◆ **Problem to work on**
Count the lines in the items below that contain the string "Example", treating uppercase and lowercase as different. Give only the number.

◆ **Given information**
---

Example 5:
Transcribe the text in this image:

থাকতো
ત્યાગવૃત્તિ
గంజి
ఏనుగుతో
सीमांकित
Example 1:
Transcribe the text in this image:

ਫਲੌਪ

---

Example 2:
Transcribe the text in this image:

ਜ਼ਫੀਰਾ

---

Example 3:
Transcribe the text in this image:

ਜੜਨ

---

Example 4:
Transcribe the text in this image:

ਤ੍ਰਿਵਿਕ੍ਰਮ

* * *

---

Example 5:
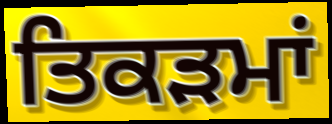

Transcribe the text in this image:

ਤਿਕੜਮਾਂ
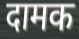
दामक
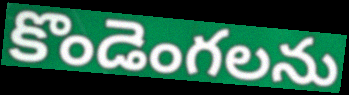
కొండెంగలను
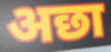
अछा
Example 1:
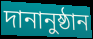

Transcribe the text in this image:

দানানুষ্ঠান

◆ **Answer for this exercise**
7